Limitations and Future Work

While this study provides a robust techno-economic framework, we acknowledge that the practical implementation of electrification is contingent on factors beyond the scope of this paper. Our comparison between the swapping only and swapping and overnight charging models, for instance, focuses purely on the technical grid impacts and resource trade-offs.

Future research is critically needed to explore the socio-technical and business-model feasibility of these approaches. Such work should investigate key operational questions: Are riders willing and able to return to a central depot for overnight charging, or does a distributed, ad-hoc swapping model better suit their operational behaviour? Furthermore, the institutional readiness and the financial viability for fleet operators to build, manage, and secure such depot infrastructure are crucial unknowns. Answering these qualitative and business-centric questions is an essential next step in complementing our quantitative findings and developing a truly holistic and sustainable implementation strategy.

Similarly, our analysis simplifies the charging location problem. By averaging detour distances and aggregating infrastructure, we model the system-wide capacity requirements (total batteries and chargers) rather than their optimal spatial placement. Our approach does not account for the spatial heterogeneity of demand, which in practice is highly clustered in dense commercial districts. We acknowledge that our work stops short of engaging with the established operations research literature on facility location, which uses mixed-integer programming (MIP) or metaheuristic approaches to solve this problem [49]. A formal spatial optimisation, which would require more granular GPS data to be effective, was outside the scope of this study. However, our findings—such as the fleet demand profiles and battery-pool size requirements-serve as critical inputs for such a model. This represents a key area for future work: using our techno-economic data within a formal location-allocation model to design a spatially optimised network of swap stations.
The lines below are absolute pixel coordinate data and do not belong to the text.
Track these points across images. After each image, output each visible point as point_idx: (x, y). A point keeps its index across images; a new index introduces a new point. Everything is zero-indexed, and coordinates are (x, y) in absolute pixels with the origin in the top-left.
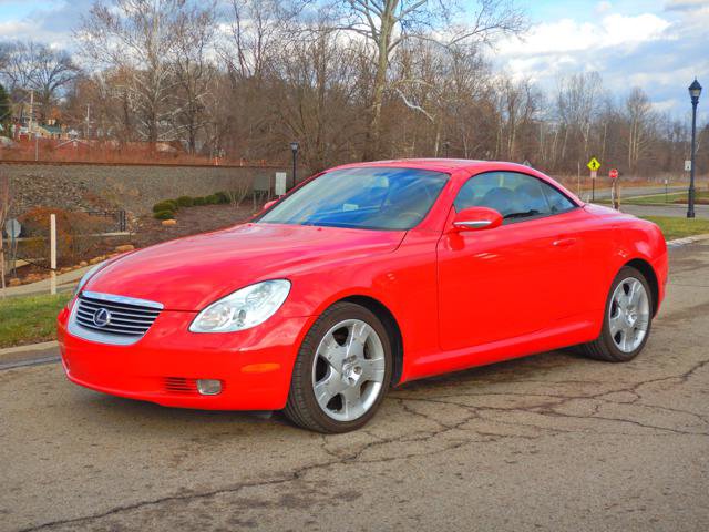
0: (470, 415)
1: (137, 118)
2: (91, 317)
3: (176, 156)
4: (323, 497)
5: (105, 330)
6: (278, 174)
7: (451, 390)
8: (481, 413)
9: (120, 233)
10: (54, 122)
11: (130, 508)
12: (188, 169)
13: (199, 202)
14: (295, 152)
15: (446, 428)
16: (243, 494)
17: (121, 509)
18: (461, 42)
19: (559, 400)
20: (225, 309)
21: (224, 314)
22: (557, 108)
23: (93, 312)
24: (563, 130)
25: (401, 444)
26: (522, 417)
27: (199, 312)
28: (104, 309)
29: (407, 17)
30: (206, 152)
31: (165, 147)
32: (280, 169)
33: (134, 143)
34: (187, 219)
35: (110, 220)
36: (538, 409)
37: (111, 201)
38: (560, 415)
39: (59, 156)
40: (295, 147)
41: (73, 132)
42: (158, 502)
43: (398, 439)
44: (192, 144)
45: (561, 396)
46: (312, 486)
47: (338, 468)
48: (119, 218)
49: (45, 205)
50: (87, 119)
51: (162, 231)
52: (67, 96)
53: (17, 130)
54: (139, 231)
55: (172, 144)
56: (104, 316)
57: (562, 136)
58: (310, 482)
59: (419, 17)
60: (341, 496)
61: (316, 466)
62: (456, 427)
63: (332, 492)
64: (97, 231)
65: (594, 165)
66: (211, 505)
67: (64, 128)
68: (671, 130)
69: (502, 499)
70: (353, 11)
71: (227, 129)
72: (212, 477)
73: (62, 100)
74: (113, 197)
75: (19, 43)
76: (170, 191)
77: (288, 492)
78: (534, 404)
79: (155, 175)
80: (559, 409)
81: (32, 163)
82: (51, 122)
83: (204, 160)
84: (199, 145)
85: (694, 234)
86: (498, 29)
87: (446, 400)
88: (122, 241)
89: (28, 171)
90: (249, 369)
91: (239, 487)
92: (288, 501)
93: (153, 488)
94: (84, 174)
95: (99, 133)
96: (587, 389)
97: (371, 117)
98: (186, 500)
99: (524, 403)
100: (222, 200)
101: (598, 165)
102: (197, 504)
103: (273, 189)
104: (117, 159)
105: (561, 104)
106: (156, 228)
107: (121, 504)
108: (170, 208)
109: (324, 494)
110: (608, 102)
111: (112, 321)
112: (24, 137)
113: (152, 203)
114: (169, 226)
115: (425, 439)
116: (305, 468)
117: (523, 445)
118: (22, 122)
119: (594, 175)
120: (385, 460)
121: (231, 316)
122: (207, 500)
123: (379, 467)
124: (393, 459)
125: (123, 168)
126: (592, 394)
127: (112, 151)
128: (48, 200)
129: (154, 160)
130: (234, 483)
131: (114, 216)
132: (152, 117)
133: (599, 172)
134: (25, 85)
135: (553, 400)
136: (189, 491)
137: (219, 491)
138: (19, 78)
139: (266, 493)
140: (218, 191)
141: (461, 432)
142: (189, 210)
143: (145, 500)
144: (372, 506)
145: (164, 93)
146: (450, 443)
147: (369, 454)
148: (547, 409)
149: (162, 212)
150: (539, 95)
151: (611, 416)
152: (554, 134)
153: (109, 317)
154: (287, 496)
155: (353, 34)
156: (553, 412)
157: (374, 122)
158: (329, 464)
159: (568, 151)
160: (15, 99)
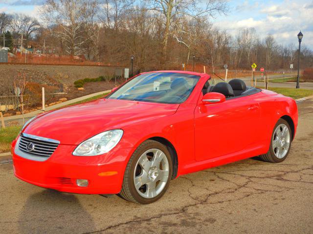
0: (247, 180)
1: (66, 45)
2: (25, 146)
3: (82, 61)
4: (200, 221)
5: (32, 153)
6: (125, 69)
7: (234, 168)
8: (252, 179)
9: (60, 93)
10: (30, 47)
11: (115, 226)
12: (88, 67)
13: (93, 80)
14: (132, 60)
15: (240, 187)
16: (163, 219)
17: (112, 226)
18: (200, 15)
19: (283, 173)
20: (91, 144)
21: (90, 146)
22: (237, 42)
23: (26, 144)
24: (239, 51)
25: (224, 195)
26: (271, 181)
27: (78, 145)
28: (31, 143)
29: (178, 5)
30: (94, 60)
31: (77, 58)
32: (126, 67)
33: (65, 56)
34: (88, 87)
35: (57, 88)
36: (275, 177)
37: (57, 80)
38: (286, 180)
39: (34, 61)
40: (132, 58)
41: (38, 51)
42: (127, 223)
43: (221, 192)
44: (89, 56)
45: (283, 171)
46: (192, 215)
47: (201, 206)
48: (61, 86)
49: (30, 81)
50: (44, 46)
51: (78, 93)
52: (36, 36)
53: (16, 50)
54: (69, 92)
55: (80, 56)
56: (31, 146)
57: (239, 54)
58: (191, 214)
59: (183, 5)
60: (206, 221)
61: (191, 205)
62: (244, 186)
63: (203, 219)
64: (51, 92)
65: (254, 66)
66: (151, 225)
67: (34, 49)
68: (283, 52)
69: (279, 222)
70: (156, 2)
71: (103, 50)
72: (147, 211)
73: (34, 38)
74: (58, 78)
75: (16, 14)
76: (80, 76)
77: (182, 218)
78: (272, 175)
79: (74, 69)
80: (285, 178)
81: (24, 64)
82: (29, 47)
83: (94, 63)
84: (91, 57)
85: (306, 96)
86: (215, 10)
87: (234, 173)
88: (62, 97)
89: (22, 67)
90: (102, 174)
91: (160, 216)
92: (184, 223)
93: (122, 216)
94: (45, 69)
95: (50, 51)
96: (293, 168)
97: (162, 46)
98: (139, 222)
99: (268, 174)
100: (103, 79)
101: (256, 66)
102: (144, 224)
103: (123, 75)
104: (58, 62)
105: (239, 40)
106: (75, 91)
107: (111, 224)
108: (81, 83)
109: (199, 220)
110: (258, 40)
111: (35, 149)
112: (19, 53)
113: (74, 81)
114: (81, 90)
115: (233, 192)
116: (186, 207)
117: (277, 195)
118: (17, 47)
119: (254, 70)
120: (220, 202)
121: (93, 147)
122: (148, 222)
123: (218, 206)
124: (223, 202)
125: (62, 66)
126: (296, 171)
127: (55, 59)
128: (31, 79)
129: (73, 62)
130: (157, 214)
131: (58, 86)
132: (72, 45)
133: (256, 69)
134: (18, 32)
135: (280, 173)
136: (139, 218)
137: (152, 218)
138: (16, 28)
139: (173, 219)
140: (101, 76)
141: (247, 189)
142: (89, 84)
143: (120, 222)
144: (223, 226)
145: (77, 35)
146: (245, 194)
147: (212, 199)
148: (279, 178)
149: (78, 84)
150: (230, 37)
151: (309, 181)
152: (236, 53)
153: (33, 147)
154: (183, 220)
155: (156, 12)
156: (283, 179)
157: (165, 48)
158: (196, 204)
159: (242, 60)
160: (14, 37)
Finally, the managed charging strategies evaluated in this study (off-peak balancing and solar-following) represent foundational, rule-based approaches. While effective in demonstrating the significant benefits of managed charging over an unmanaged baseline, they do not employ advanced dynamic optimization algorithms (e.g., model predictive control or reinforcement learning). For instance, recent research has demonstrated that deep reinforcement learning (DRL) can optimise the charging policy for individual batteries to be significantly faster than traditional CC-CV methods while strictly adhering to physical constraints like core temperature [50].

Expanding this concept from a single battery to the fleet-level represents a significant opportunity. A more sophisticated DRL agent could be trained to manage the entire charging queue, dynamically deciding which battery to charge and at what rate. Such an algorithm could offer further optimisation by reacting to a complex state (including real-time grid conditions, electricity price signals, and solar generation forecasts) to further enhance grid stability and energy cost minimisation. Implementing and evaluating these more sophisticated control strategies remains a promising avenue for future work to further enhance operational efficiency and economic returns.